Un catalogo di specie vegetali
Il capolavoro di Botticelli colpisce anche per la straordinaria varietà di fiori e piante raffigurata, tanto da fare dell’opera un catalogo di specie vegetali. Con ogni probabilità, l’artista deve aver tratto ispirazione dalla flora presente nei dintorni di Firenze e dagli accurati erbari che circolavano in quel periodo sotto forma di manoscritti illustrati.
Tra gli studiosi che si sono occupati di individuare le specie vegetali presenti nel dipinto, citiamo Guido Mocci (direttore dell’Orto Botanico di Firenze) che, in un suo contributo del 1984, sostiene che Botticelli abbia dipinto circa cinquecento specie diverse.
Operando una distinzione tra tipologie fiorite e non fiorite, lo studioso indica una massiccia presenza di margherite, rose e viole, soprattutto disseminate nel prato.
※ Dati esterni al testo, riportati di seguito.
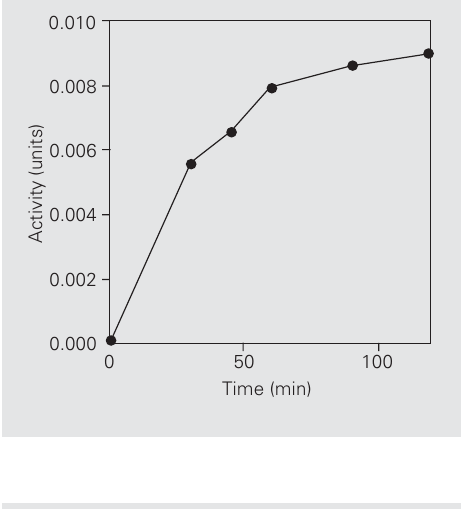
Figure 4. (cid:0) Effect of pH on the ac- tivity of epimastigote (cid:1) -L-fucosi- dase. (cid:0) The enzymatic assay was carried out as described in Mate- rial and Methods using 0.4 mg protein of an epimastigote ex- tract.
Sempre ai piedi delle figure, nella porzione centrale dell’opera, scorgiamo altre varietà di fiori: l’elleboro, la viperina azzurra, la camomilla, la tossilaggine, il fior di fragola, il muscari, il giacinto rosa, il papavero, il fiordaliso, il ranuncolo, il gelsomino, il nontiscordardimé, la nigella, il croco e l’euforbia. In una posizione più marginale, l’artista ha dipinto una pianta di iris, nota anche con il nome di giglio di Firenze.
Dalla bocca di Clori fuoriescono pervinche, un fior di fragola e fiordalisi. Flora, che ha in grembo delle rose, indossa un abito riccamente adorno di garofani, fiordalisi, rose e violaciocche gialle.
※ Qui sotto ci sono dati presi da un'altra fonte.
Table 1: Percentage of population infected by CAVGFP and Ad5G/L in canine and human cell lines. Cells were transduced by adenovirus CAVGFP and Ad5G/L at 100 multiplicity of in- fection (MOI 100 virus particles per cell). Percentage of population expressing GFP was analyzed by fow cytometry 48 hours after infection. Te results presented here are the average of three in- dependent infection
Altre tipologie di piante sono collocate alle spalle del gruppo: una pianta di allor, una di mirto e un boschetto di aranci carichi di frutti e di zagare fiorite.
Volendoci addentrare nell’interpretazione in chiave simbolica delle specie vegetali che Sandro Botticelli ha rappresentato e facendo riferimento agli studi di Mirella Levi d’Ancona, potremmo innanzitutto sostenere che si tratta, per la maggior parte, di specie che fioriscono durante la stagione primaverile. Secondo la studiosa, la Primavera fu commissionata dapprima da Giuliano de’ Medici per celebrare l’imminente nascita del figlio Giulio, venuto alla luce proprio nel mese di maggio. Dopo la morte di Giuliano, caduto durante la congiura dei Pazzi, l’opera fu completata per Lorenzo di Pierfrancesco de’ Medici, unitosi in matrimonio con Seramide Appiani nel 1482. A confermare le ipotesi della Levi d’Ancona è la presenza del ranuncolo, una pianta che, essendo tossica, simboleggia la morte e, dunque, rimanderebbe, ancora una volta, alla tragica fine di Giuliano.
La rosa, la viola, la margherita, il fiordaliso, il muscari, la pervinca, l’arancio, il crisantemo, il garofano, il gelsomino, il crocus, la nigella e il mirto sono infatti simbolo d’amore e di unione coniugale, così come la pervinca, il cui nome latino deriva dal verbo vincire (“legare”). La fragola, essendo un frutto succoso e gustoso, simboleggia il piacere, mentre il papavero era anticamente legato alla fertilità.